Makalede, Türkiye'nin son dönemde Pakistan ve Bangladeş’e yönelik savunma iş birliklerini artırdığı, buna karşın Hindistan’ın sistematik şekilde dışlandığı ve adeta kara listeye alındığı vurgulandı.
Hindistan’ın, Çin ve Pakistan’ın ortaklaşa yürüttüğü “Sindoor Operasyonu” sonrası ilk kez iki cephede savaşla karşı karşıya kaldığı, bunun yanında Batı Asya’daki savaş tehdidi ve Doğu Avrupa’daki çatışmalarla birlikte karmaşık bir jeopolitik dönemden geçtiği hatırlatıldı. Bu küresel çalkantıların ortasında Türkiye’nin Hindistan alt kıtasındaki etkisini sessizce ama istikrarlı bir şekilde artırdığı belirtildi.
Örnek olarak, İsrail'in “Rising Lion Operasyonu”nu başlattığı saatlerde Türkiye Donanması’na ait TCG Büyükada korvetinin Sri Lanka’nın başkenti Kolombo'ya demir atması gösterildi.
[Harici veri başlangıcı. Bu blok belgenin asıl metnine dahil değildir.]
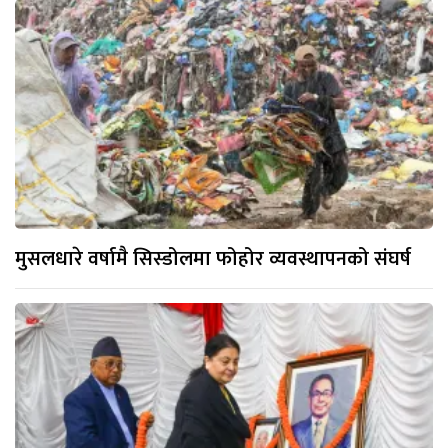
मुसलधारे वर्षामै सिस्डोलमा फोहोर व्यवस्थापनको संघर्ष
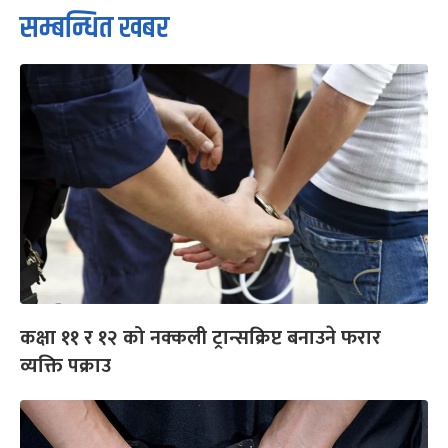
सम्बन्धित खबर
कक्षा ११ र १२ को नक्कली ट्रान्सक्रिप्ट बनाउने फरार
व्यक्ति पक्राउ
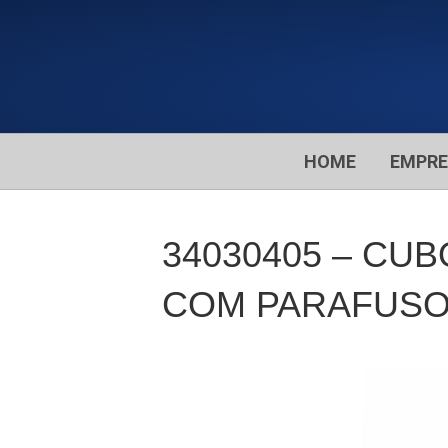
HOME
EMPR
34030405 – CU
COM PARAFUSOS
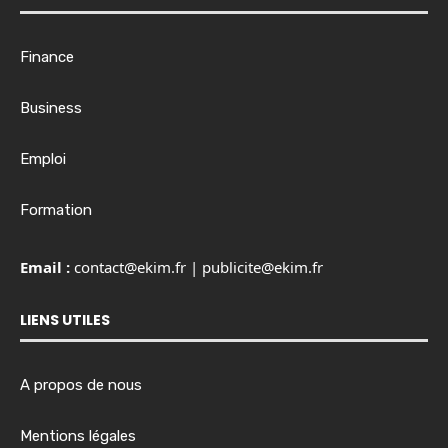
Finance
Business
Emploi
Formation
Email :
contact@ekim.fr
|
publicite@ekim.fr
LIENS UTILES
A propos de nous
Mentions légales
Bu, son bir yıldaki altıncı ziyaret olarak kayda geçti. Türkiye’nin, önceden çoğunlukla Müslüman ülkelerle sınırlı olan iş birliği politikasını, Sri Lanka gibi gayrimüslim ülkeleri de kapsayacak şekilde genişletmesi dikkat çekici bir stratejik dönüşüm olarak yorumlandı.
Türkiye’nin özellikle 2021’den bu yana Sri Lanka’nın deniz kuvvetlerini modernize etme sürecine ciddi katkı sunduğu, Sri Lanka Savunma Bakan Vekili emekli Tümgeneral Aruna Jayasekara’nın bu iş birliğini “değerli ittifak” olarak tanımladığı ifade edildi. Sri Lanka ile kurulan bu yakın ilişkilerin savunma iş birliğinin ötesine geçerek diplomatik ve ekonomik alanlara da yayıldığı kaydedildi.
Makale, Hint Okyanusu bölgesindeki altı kritik ada ülkesi —Sri Lanka, Maldivler, Seyşeller, Mauritius, Madagaskar ve Komorlar— üzerinde Türkiye’nin artan nüfuzunun, Ankara’nın kimlik temelli diplomasiden jeopolitik çıkar odaklı bir yaklaşım benimsediğini gösterdiğini belirtti. Hindistan açısından ise bu durum, yalnızca deniz çevresindeki egemenlik alanına yönelik bir tehdit değil, aynı zamanda Çin’le olası stratejik yakınlaşmalar bağlamında da kaygı verici olarak değerlendirildi.
“Yeniden Asya” girişiminin ilk olarak Ağustos 2019’da açıklandığı, diplomasi, ticaret, eğitim ve kültür alanlarında Asya ile ilişkilerin güçlendirilmesini hedeflediği aktarıldı. Ancak savunma sektörü gibi kritik alanlarda Hindistan’ın dışlandığı, buna karşılık Pakistan ve Bangladeş gibi ülkelerle iş birliğinin yoğunlaştığına dikkat çekildi.
Ekonomik açıdan ise Türkiye’nin Asya ile olan ticaretinde büyük potansiyele rağmen özellikle Çin ile yaşanan ciddi ticaret açığına işaret edildi. Güney Kore, Malezya ve Singapur ile yapılan serbest ticaret anlaşmaları sayesinde bölgesel tedarik zincirlerine entegre olma çabalarının sürdüğü belirtildi.
Stratejik olarak ise Türkiye’nin Asya ile ilişkilerini geliştirirken NATO üyeliğini ve Batı ile bağlarını da koparmamaya çalıştığı, ancak iç politikada bu konuda net bir mutabakat olmadığı ifade edildi. “Avrasyacı” ve “Transatlantikçi” çevreler arasındaki çekişmenin Ankara’nın bu stratejik yönelimine de yansıdığı kaydedildi.
Makalede ayrıca, Türkiye'nin Asya’da 54 diplomatik misyonu bulunduğu, Asya Parlamenterler Asamblesi gibi yapılar aracılığıyla kurumsal ilişkiler tesis ettiği ve savunma sanayi iş birlikleriyle bölgesel etkinliğini artırdığı vurgulandı. Ancak Hindistan'dan bakıldığında, Türkiye’nin “ortak Asya değerleri” söyleminin samimiyetinden çok, rakip aktörlerle kurduğu seçici ilişkiler üzerinden değerlendirildiği ifade edildi.